Geometry and hydration structure of Pt(II) square planar complexes [Pt(H2O)4]2+ and [PtCl4]2- as studied by X-ray absorption spectroscopies and quantum-mechanical computations

The geometrical structure of the tetraaquo and tetrachloro Pt(II) complexes in aqueous solutions has been studied by means of X-ray absorption spectroscopies (EXAFS and XANES), combined with quantum-mechanical computations. The latter were carried out to supply independent information about the arrangement of water molecules around the complexes.

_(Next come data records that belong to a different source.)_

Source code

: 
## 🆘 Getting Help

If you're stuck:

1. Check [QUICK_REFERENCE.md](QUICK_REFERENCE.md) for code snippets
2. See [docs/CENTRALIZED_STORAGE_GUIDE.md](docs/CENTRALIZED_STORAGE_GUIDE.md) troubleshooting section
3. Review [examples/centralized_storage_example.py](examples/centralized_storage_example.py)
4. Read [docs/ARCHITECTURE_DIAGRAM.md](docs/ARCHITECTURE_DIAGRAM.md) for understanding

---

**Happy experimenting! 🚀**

To this aim the [PtCl4](2-). (H2O)(2) and [Pt(H2O)(4)](2+). (H2O)(8) structures were optimized and the XANES spectra computed using this theoretical structural information were compared with the experimental spectra. From this comparison it was deduced that the hydration shell of the tetraaquo complex was responsible for a small feature of the XANES spectrum above the white line. Pt-Cl distance in [PtCl4](2-) units, both in the crystalline compound, K2PtCl4, and in aqueous solution, was found to be 2.30 Angstrom. Pt-O distance in [Pt(H2O)(4)](2+) species was 2.02 Angstrom. No evidence of stable axial water molecules was found in the aquo complex case. Quantum-mechanical optimization of [PtCl4](2-). (H2O)(2) aggregate indicated that,vater molecules adopt axial orientation with a Pt-O distance of 3.3 Angstrom.